• _Input_
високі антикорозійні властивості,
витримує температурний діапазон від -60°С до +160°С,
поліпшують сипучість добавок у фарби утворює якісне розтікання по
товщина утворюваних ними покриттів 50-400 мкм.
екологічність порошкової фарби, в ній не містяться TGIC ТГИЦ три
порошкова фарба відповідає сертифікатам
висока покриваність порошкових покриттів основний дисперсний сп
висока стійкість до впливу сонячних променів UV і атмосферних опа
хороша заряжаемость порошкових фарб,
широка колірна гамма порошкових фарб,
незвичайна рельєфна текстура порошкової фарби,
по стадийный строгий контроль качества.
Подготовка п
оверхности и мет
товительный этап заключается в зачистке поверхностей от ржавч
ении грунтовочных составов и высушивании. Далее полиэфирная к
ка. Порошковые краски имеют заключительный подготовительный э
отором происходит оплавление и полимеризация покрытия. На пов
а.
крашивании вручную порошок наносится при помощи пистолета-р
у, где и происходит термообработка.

• _What needs to be done_
Retype every line of the listing above exactly as given.

• _Result of this exercise_
високі антикорозійні властивості,
витримує температурний діапазон від -60°С до +160°С,
поліпшують сипучість добавок у фарби утворює якісне розтікання по
товщина утворюваних ними покриттів 50-400 мкм.
екологічність порошкової фарби, в ній не містяться TGIC ТГИЦ три
порошкова фарба відповідає сертифікатам
висока покриваність порошкових покриттів основний дисперсний сп
висока стійкість до впливу сонячних променів UV і атмосферних опа
хороша заряжаемость порошкових фарб,
широка колірна гамма порошкових фарб,
незвичайна рельєфна текстура порошкової фарби,
по стадийный строгий контроль качества.
Подготовка п
оверхности и мет
товительный этап заключается в зачистке поверхностей от ржавч
ении грунтовочных составов и высушивании. Далее полиэфирная к
ка. Порошковые краски имеют заключительный подготовительный э
отором происходит оплавление и полимеризация покрытия. На пов
а.
крашивании вручную порошок наносится при помощи пистолета-р
у, где и происходит термообработка.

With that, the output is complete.